DATASET CONTENT ▸
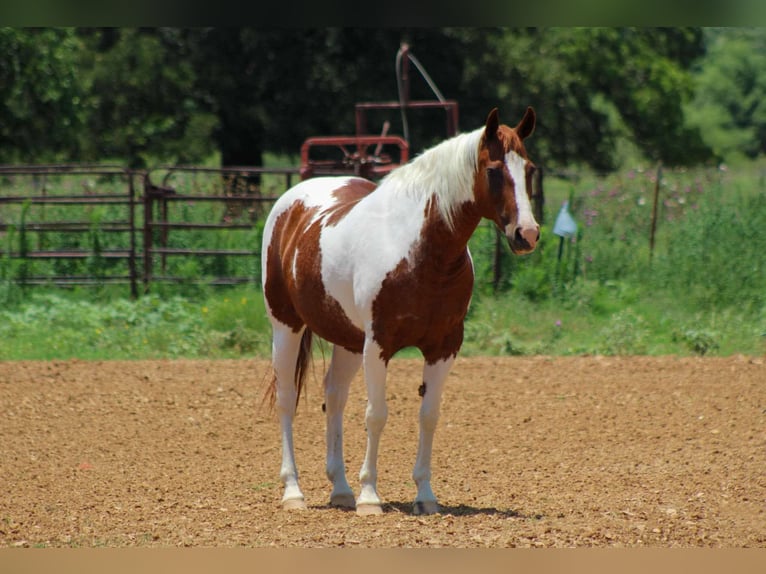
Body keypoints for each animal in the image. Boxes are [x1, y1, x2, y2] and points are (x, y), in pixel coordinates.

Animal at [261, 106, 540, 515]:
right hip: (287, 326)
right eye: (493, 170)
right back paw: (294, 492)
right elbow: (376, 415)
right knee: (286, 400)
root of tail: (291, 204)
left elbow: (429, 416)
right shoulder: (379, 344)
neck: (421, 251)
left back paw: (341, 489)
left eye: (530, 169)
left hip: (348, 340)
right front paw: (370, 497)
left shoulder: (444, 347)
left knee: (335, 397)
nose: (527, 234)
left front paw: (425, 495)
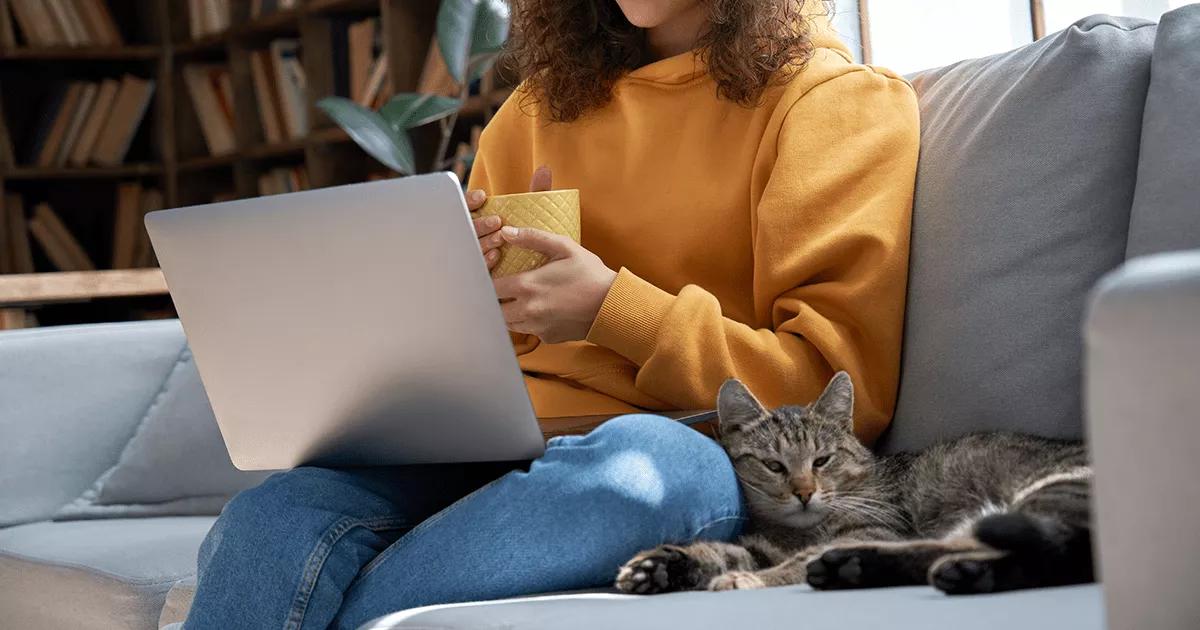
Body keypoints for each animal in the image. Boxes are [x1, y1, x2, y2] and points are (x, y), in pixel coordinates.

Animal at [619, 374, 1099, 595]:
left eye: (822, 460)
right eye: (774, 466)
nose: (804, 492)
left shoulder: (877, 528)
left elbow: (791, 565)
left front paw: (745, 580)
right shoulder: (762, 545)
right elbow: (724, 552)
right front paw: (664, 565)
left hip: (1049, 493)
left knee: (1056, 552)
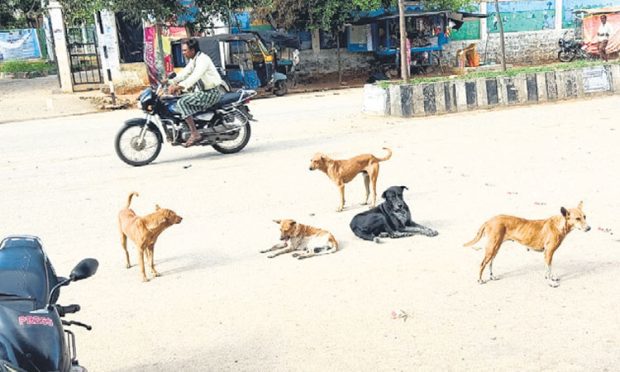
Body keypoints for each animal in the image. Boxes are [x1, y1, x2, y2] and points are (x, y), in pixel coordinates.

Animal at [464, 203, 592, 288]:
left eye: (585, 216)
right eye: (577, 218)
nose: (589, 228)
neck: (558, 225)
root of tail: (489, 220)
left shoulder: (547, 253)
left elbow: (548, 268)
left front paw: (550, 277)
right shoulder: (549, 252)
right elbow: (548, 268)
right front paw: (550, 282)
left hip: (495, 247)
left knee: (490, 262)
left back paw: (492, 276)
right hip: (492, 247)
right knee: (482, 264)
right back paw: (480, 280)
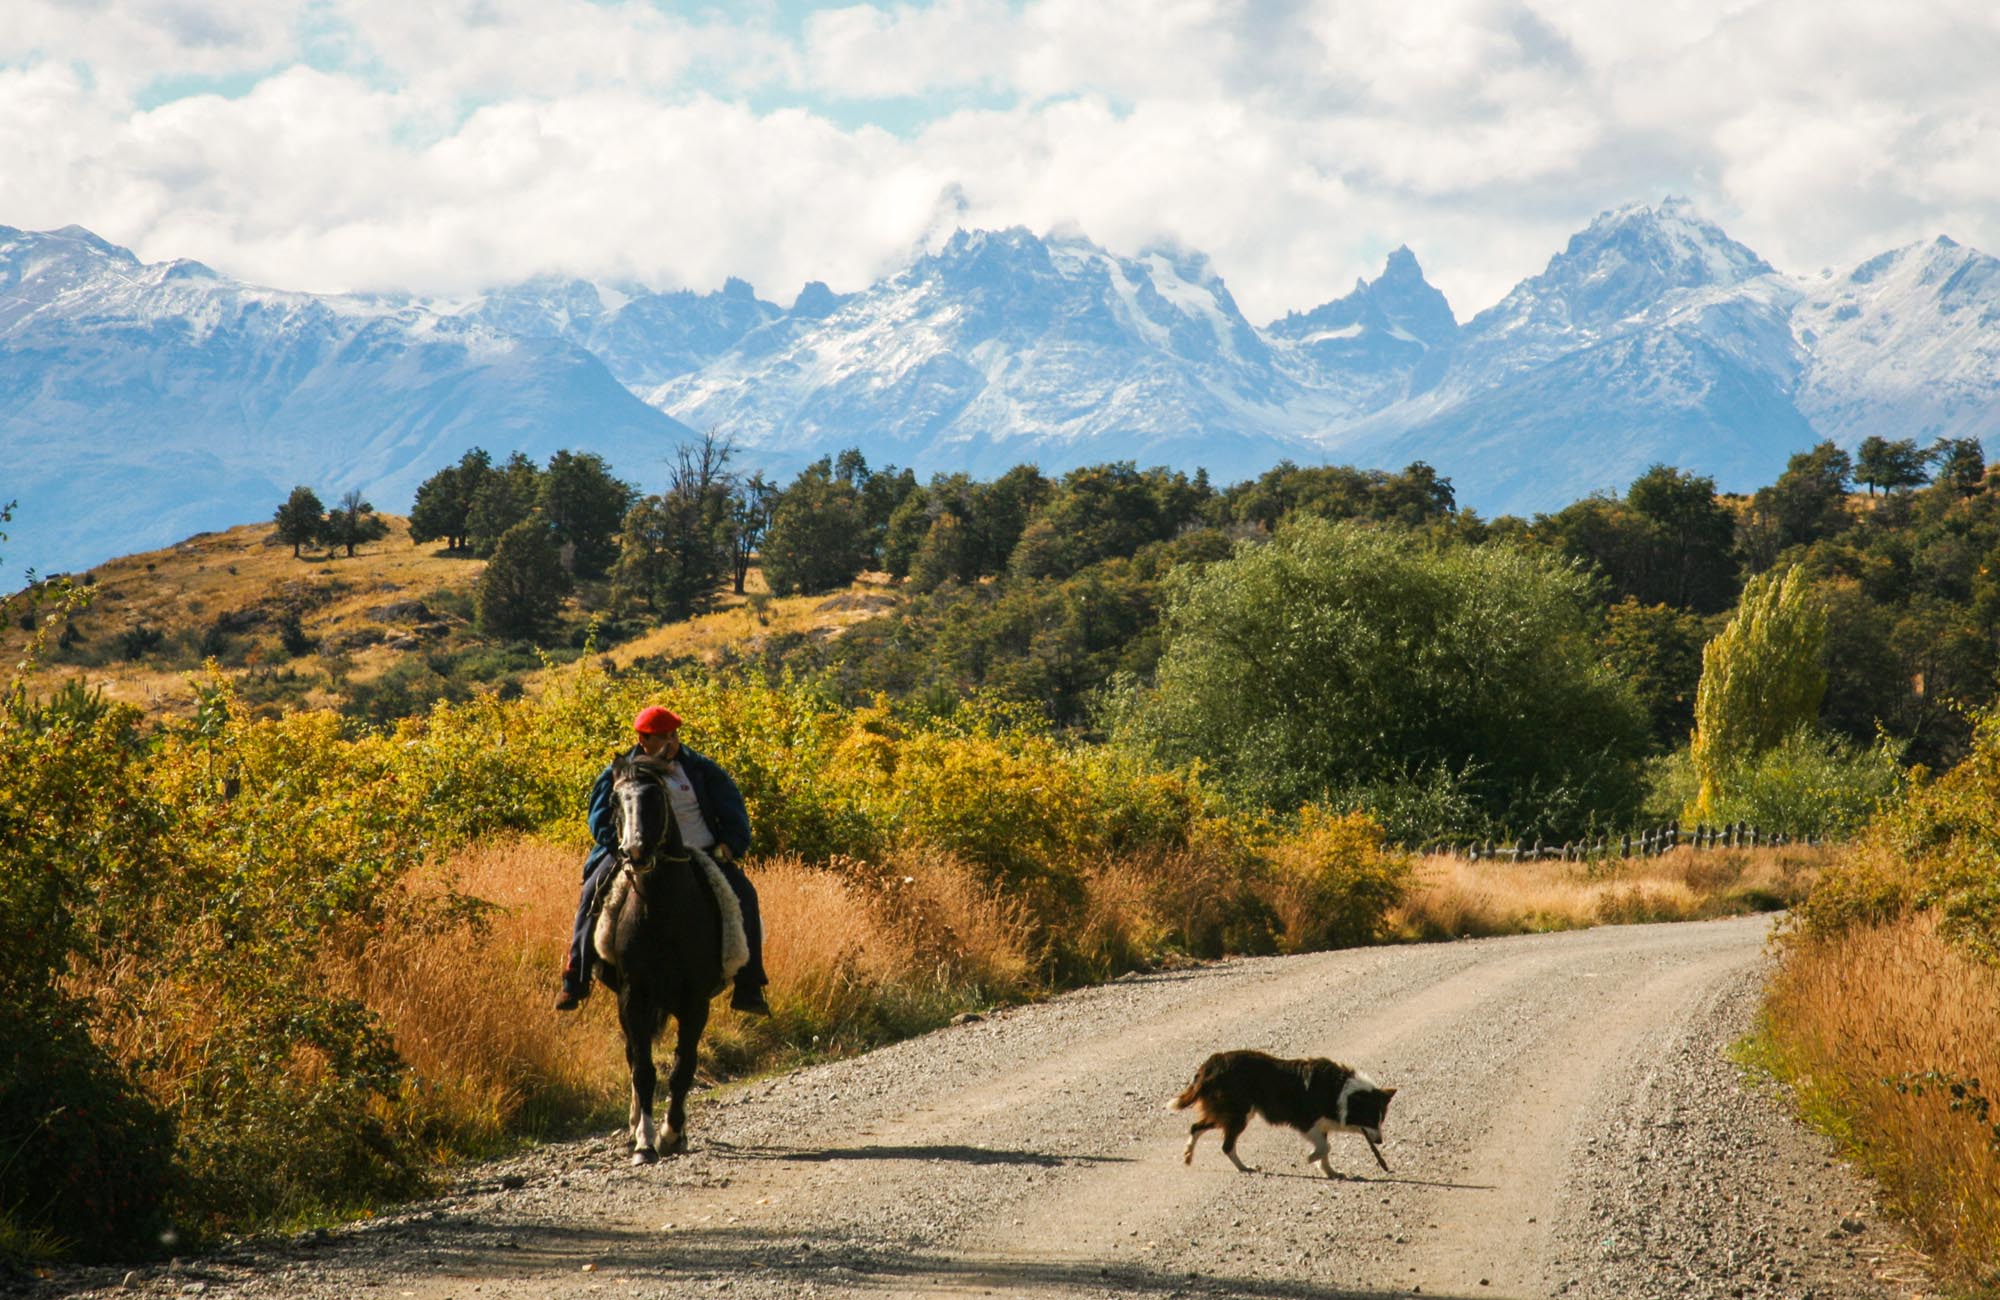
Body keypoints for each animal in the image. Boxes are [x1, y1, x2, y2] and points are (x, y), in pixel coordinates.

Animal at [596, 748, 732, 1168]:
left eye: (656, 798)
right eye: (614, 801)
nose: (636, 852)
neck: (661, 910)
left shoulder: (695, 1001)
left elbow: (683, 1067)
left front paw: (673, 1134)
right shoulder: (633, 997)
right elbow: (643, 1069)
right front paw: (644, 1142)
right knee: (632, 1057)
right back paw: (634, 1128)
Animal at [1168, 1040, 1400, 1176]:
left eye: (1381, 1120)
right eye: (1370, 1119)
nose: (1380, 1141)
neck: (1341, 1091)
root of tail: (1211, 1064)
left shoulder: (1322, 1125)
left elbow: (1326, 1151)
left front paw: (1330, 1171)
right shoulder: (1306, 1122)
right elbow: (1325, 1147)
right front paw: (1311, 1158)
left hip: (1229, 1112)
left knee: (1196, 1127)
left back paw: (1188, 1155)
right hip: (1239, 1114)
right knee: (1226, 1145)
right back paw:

WORK ITEM ▸ Among the entries above, how many lines have the string "tail" in them? Only the number should be given.

ANSWER FOR THIS EXERCISE ▸ 3